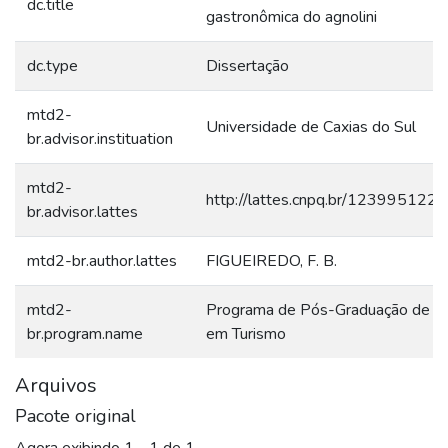
dc.title
gastronômica do agnolini
dc.type
Dissertação
mtd2-
Universidade de Caxias do Sul
br.advisor.instituation
mtd2-
http://lattes.cnpq.br/12399512
br.advisor.lattes
mtd2-br.author.lattes
FIGUEIREDO, F. B.
mtd2-
Programa de Pós-Graduação de M
br.program.name
em Turismo
Arquivos
Pacote original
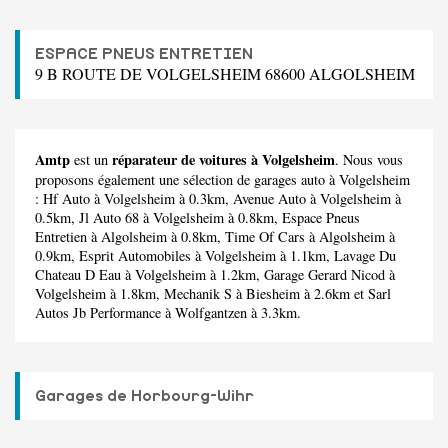
ESPACE PNEUS ENTRETIEN
9 B ROUTE DE VOLGELSHEIM 68600 ALGOLSHEIM
Amtp
réparateur de voitures à Volgelsheim
est un
. Nous vous
proposons également une sélection de garages auto à Volgelsheim
:
Hf Auto
à Volgelsheim à 0.3km,
Avenue Auto
à Volgelsheim à
0.5km,
Jl Auto 68
à Volgelsheim à 0.8km,
Espace Pneus
Entretien
à Algolsheim à 0.8km,
Time Of Cars
à Algolsheim à
0.9km,
Esprit Automobiles
à Volgelsheim à 1.1km,
Lavage Du
Chateau D Eau
à Volgelsheim à 1.2km,
Garage Gerard Nicod
à
Volgelsheim à 1.8km,
Mechanik S
à Biesheim à 2.6km et
Sarl
Autos Jb Performance
à Wolfgantzen à 3.3km.
Garages de Horbourg-Wihr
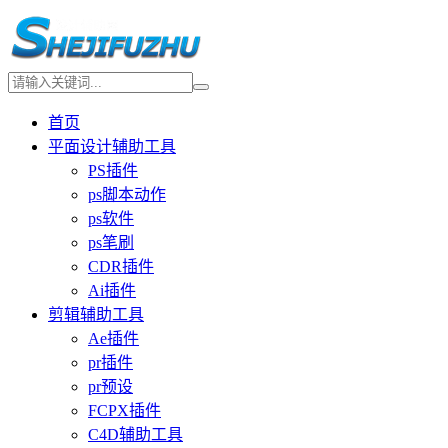
首页
平面设计辅助工具
PS插件
ps脚本动作
ps软件
ps笔刷
CDR插件
Ai插件
剪辑辅助工具
Ae插件
pr插件
pr预设
FCPX插件
C4D辅助工具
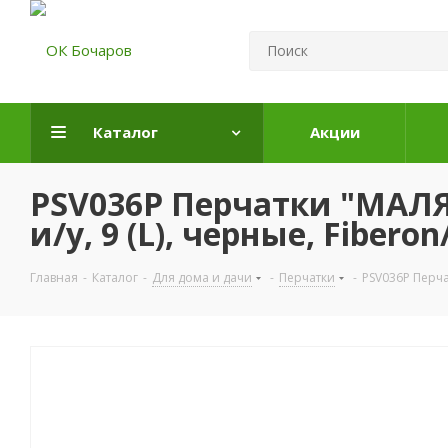
Каталог
Акции
PSV036P Перчатки "МАЛЯ
и/у, 9 (L), черные, Fiberon
Главная
-
Каталог
-
Для дома и дачи
-
Перчатки
-
PSV036P Перча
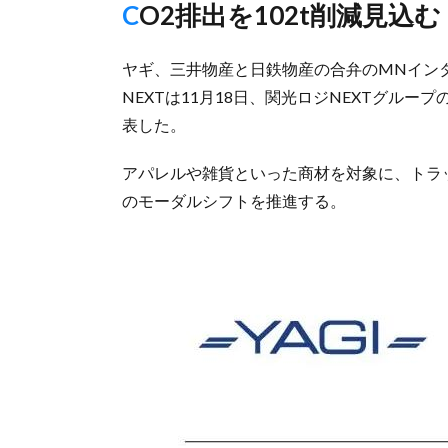
CO2排出を102t削減見込む
ヤギ、三井物産と日鉄物産の合弁のMNイン
NEXTは11月18日、関光ロジNEXTグル
表した。
アパレルや雑貨といった商材を対象に、トラ
のモーダルシフトを推進する。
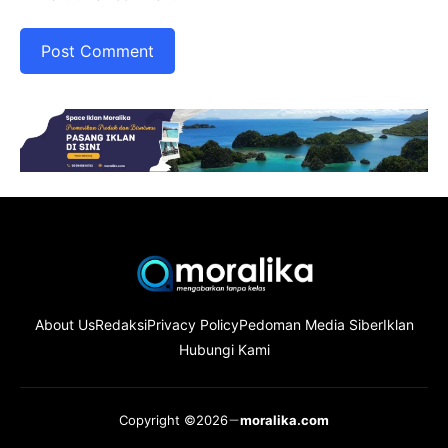
About Us
Redaksi
Privacy Policy
Pedoman Media Siber
Iklan
Hubungi Kami
Copyright ©2026
moralika.com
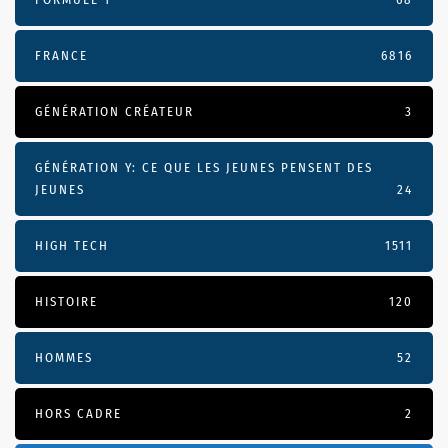
FRANCE
6816
GÉNÉRATION CRÉATEUR
3
GÉNÉRATION Y: CE QUE LES JEUNES PENSENT DES
JEUNES
24
HIGH TECH
1511
HISTOIRE
120
HOMMES
52
HORS CADRE
2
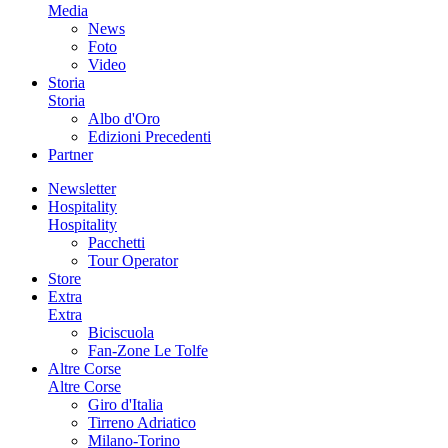
Media
News
Foto
Video
Storia
Storia
Albo d'Oro
Edizioni Precedenti
Partner
Newsletter
Hospitality
Hospitality
Pacchetti
Tour Operator
Store
Extra
Extra
Biciscuola
Fan-Zone Le Tolfe
Altre Corse
Altre Corse
Giro d'Italia
Tirreno Adriatico
Milano-Torino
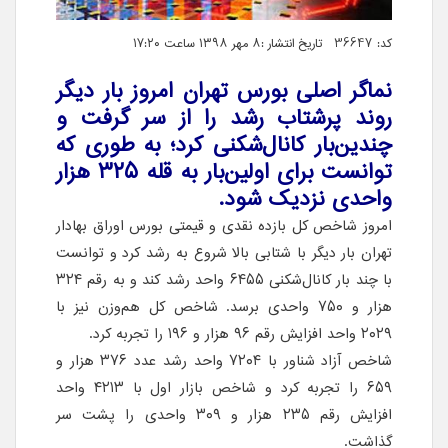
کد: 36647 تاریخ انتشار :۸ مهر ۱۳۹۸ ساعت ۱۷:۲۰
نماگر اصلی بورس تهران امروز بار دیگر
روند پرشتاب رشد را از سر گرفت و
چندین‌بار کانال‌شکنی کرد؛ به طوری که
توانست برای اولین‌بار به قله ۳۲۵ هزار
واحدی نزدیک شود.
امروز شاخص کل بازده نقدی و قیمتی بورس اوراق بهادار
تهران بار دیگر با شتابی بالا شروع به رشد کرد و توانست
با چند بار کانال‌شکنی ۶۴۵۵ واحد رشد کند و به رقم ۳۲۴
هزار و ۷۵۰ واحدی برسد. شاخص کل هم‌وزن نیز با
۲۰۲۹ واحد افزایش رقم ۹۶ هزار و ۱۹۶ را تجربه کرد.
شاخص آزاد شناور با ۷۲۰۴ واحد رشد عدد ۳۷۶ هزار و
۶۵۹ را تجربه کرد و شاخص بازار اول با ۴۲۱۳ واحد
افزایش رقم ۲۳۵ هزار و ۳۰۹ واحدی را پشت سر
گذاشت.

Job:
Search the entries for the string "واحدی". Copy every line that has it.

Response area:
واحدی نزدیک شود.
هزار و ۷۵۰ واحدی برسد. شاخص کل هم‌وزن نیز با
افزایش رقم ۲۳۵ هزار و ۳۰۹ واحدی را پشت سر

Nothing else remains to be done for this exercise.